An analysis of Pixels, REM, VH and VW

4 min readFeb 28, 2022


Designers out there that are new to the UX/UI world, REM, VH and VW may seem completely confusing and impossible to understand but they’re actually quite easy to master once you get the basics.

What they are:

Pixel (px)

A pixel or picture element is one of the most commonly used adjustable unit points, which means it is the smallest editable unit of an image on a screen.

Pixels are the building blocks of visual design. They allow us designers to manipulate pixels to produce a desired result.

Pixel size is very important to consider pixilation and slow loading times. The three most important things to look at are image height, width and the pixels per inch.

(PPI is the number of pixels per square inch of your image, a higher PPI means a higher resolution image)

One might be quick to assume that a high PPI is always desirable. Sadly, it is not because the bigger your file, the bigger your PPI, and the slower your web loading time will be.

There is an optimum point in terms of PPI. I A large image with a low PPI will render highly pixelated. The most used PPI is 72 pixels however, it is recommended to export an image at differing PPI increments in order to see which (increment) renders most appropriately.

REM (root em)

Personally as a young new designer, I had no idea what rem is. I had no idea what rem was, so I asked one of our full stack developers to provide me with a simple explanation. Here’s what he said, “rem is relative to your browser settings whereas pixels are absolute, meaning no matter what settings you have 10px is always 10px, but 10 rems could be equivalent to 160px. 1 rem is 16px by default”. The rem unit means “The root element’s font-size”.

Rem is used to make a design more responsive; think about looking at your grandparents phone, their font size set to the max, almost giving you a fright it’s so oversized but that is not the way they see it, using REM allows for that type of function to happen. Dont think of rem as a unit, think of it as a multiplier, 1 rem is usually 16 px, so if you need 3 rem, it’d be 16x 3 to give you 48.
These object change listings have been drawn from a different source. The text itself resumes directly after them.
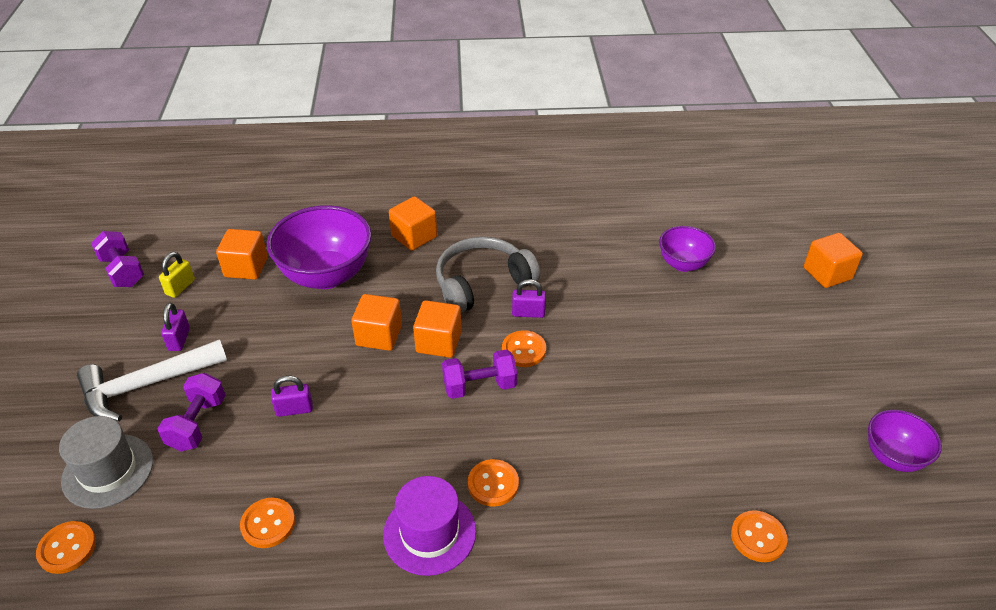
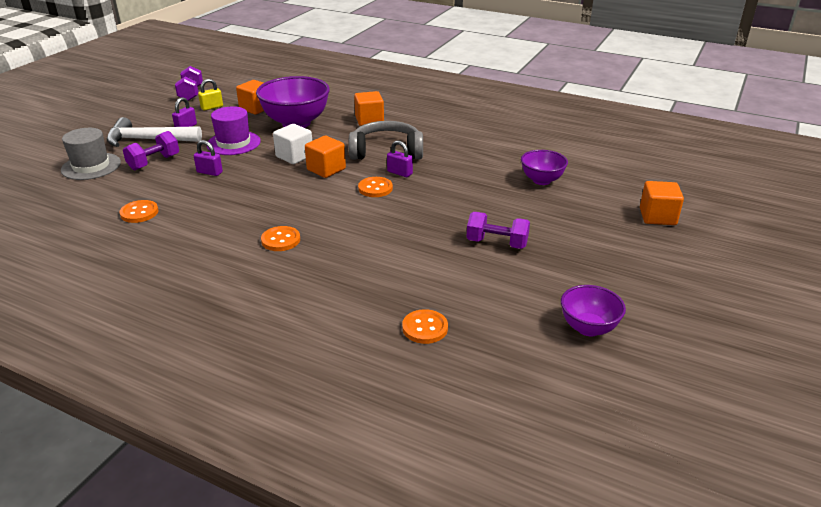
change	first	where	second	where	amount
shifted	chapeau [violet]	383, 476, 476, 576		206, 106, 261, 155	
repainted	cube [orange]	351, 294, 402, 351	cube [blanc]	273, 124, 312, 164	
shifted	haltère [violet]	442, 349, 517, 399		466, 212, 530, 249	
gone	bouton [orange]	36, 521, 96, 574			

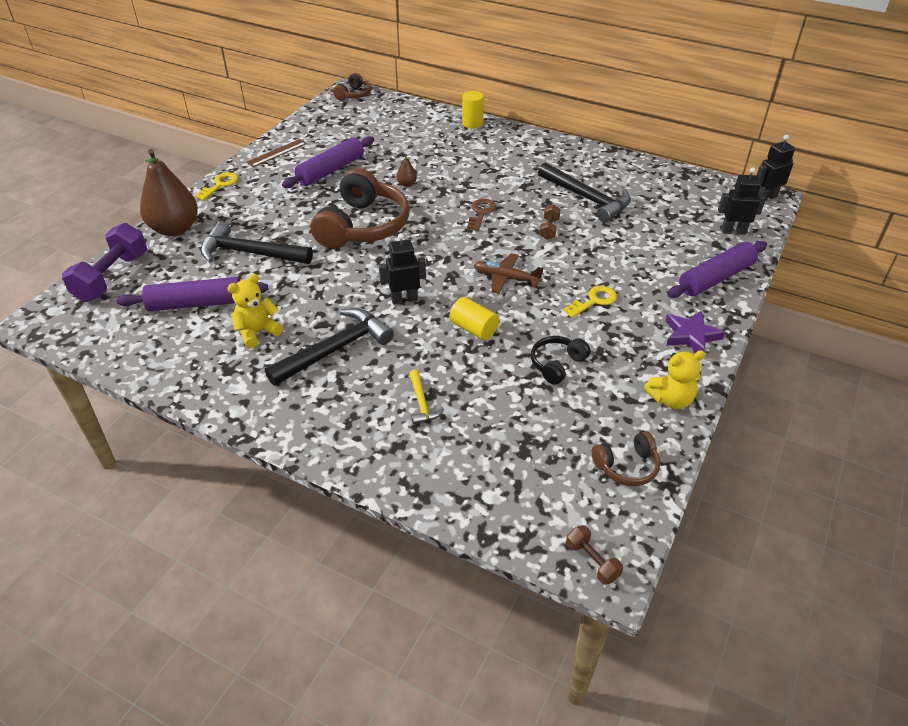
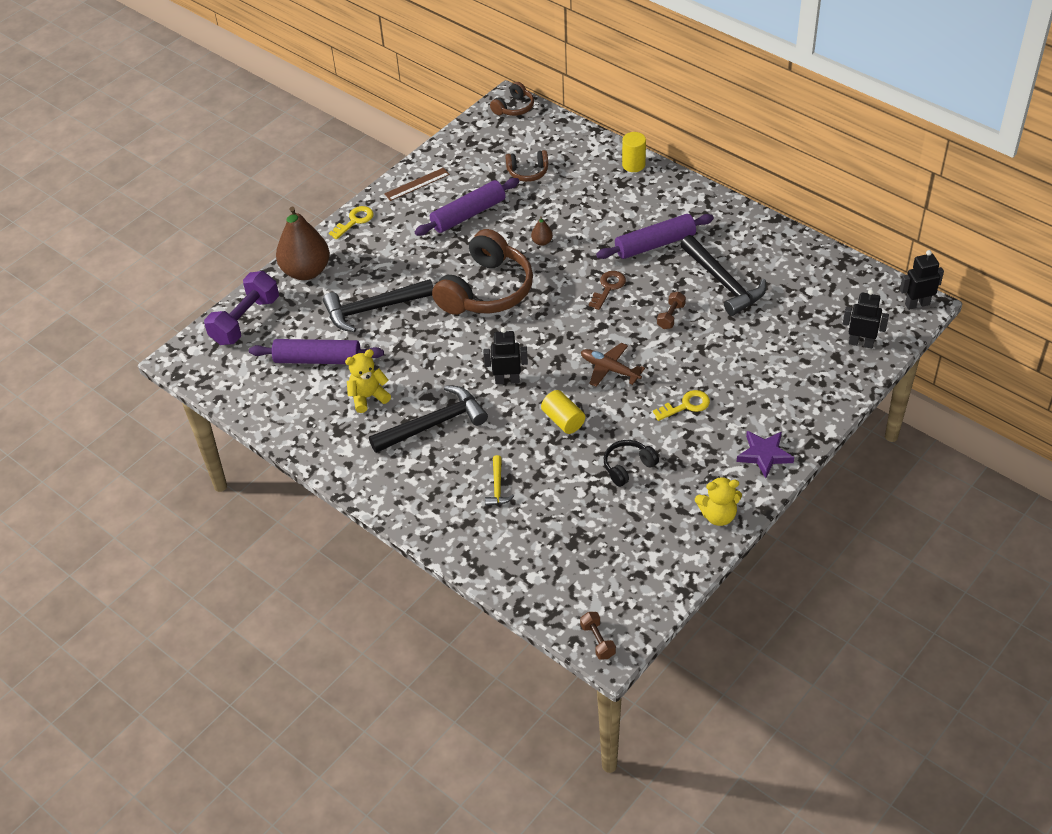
change	first	where	second	where	amount
rotated	marteau [noir]	201, 221, 313, 264		323, 279, 433, 332	45 degrees counterclockwise
shifted	casque audio [marron]	592, 432, 660, 486		506, 150, 548, 182	
shifted	rouleau à pâtisserie [violet]	667, 241, 767, 298		596, 214, 714, 259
The same would work if you change the root element font size to be 50 px, 1 rem would be 50 and 3 rem would be 150.

Viewport Height (vh) & Viewport Width (vw):

VH and VW are best used for large elements or backgrounds — things that’ll take up a lot of space on your screen.

Viewport measurements are always a percentage of the size of your screen. So, if you set your VH to 50%, it’ll take up 50% of your screen, regardless of the device being used.

One example where Viewport units are helpful is if developers want to create a hero section that takes up the exact width or height of the screen.

Vmin and vmax fall into VH and VW, vmin is the minimum percentage you can get between the dimensions of your screen, this is not a concept I grasped easily so I went back to the developers for help.

The simplest way I could put it is that vmin is always a percentage of the smallest measurement of your screen. This example that helped me wrap my brain around as it:

Picture your screen is 1440px by 800px

You set the value of vmin to 80%, it would be 80% of 800. Vmin always takes the smallest dimension so in this scenario it will be, 80% of that dimension to determine your size.

Vmax works in the opposite way.

If you set your width of your vmax at 80% it would be 80% of 1440.

Now that you’re fully competent regarding these measurements (or totally lost), let us do a quick recap:

  • Use pixels when you want an element’s measurement to remain consistent, regardless of the browser or device. Pixels are absolute.Meaning that no matter what device you are on, 16px will always stay 16px.
  • Rem is best used when developing with responsiveness in mind. Valid usage of rem is massively beneficial during web development; measurement relativity is crucial and will alleviate many hair-pulling scenarios. Example: on a mobile device the root font size may be 12px (as opposed to the default of 16px on a PC browser), by using rem throughout, measurements will scale appropriately. If px (and other absolute) measurements were mindlessly slapped in, a developer is going to have a nightmare of a task defining media breakpoints to adjust measurements appropriately. And there could be hundreds of locations in a large project requiring breakpoints.
  • Viewport height and viewport width, work very well for developing large, responsive objects. These units produce maximum utility when the measurements of an item must consider the dimensions of the viewport. Examples of where they can be used are hero sections, background images and headlines.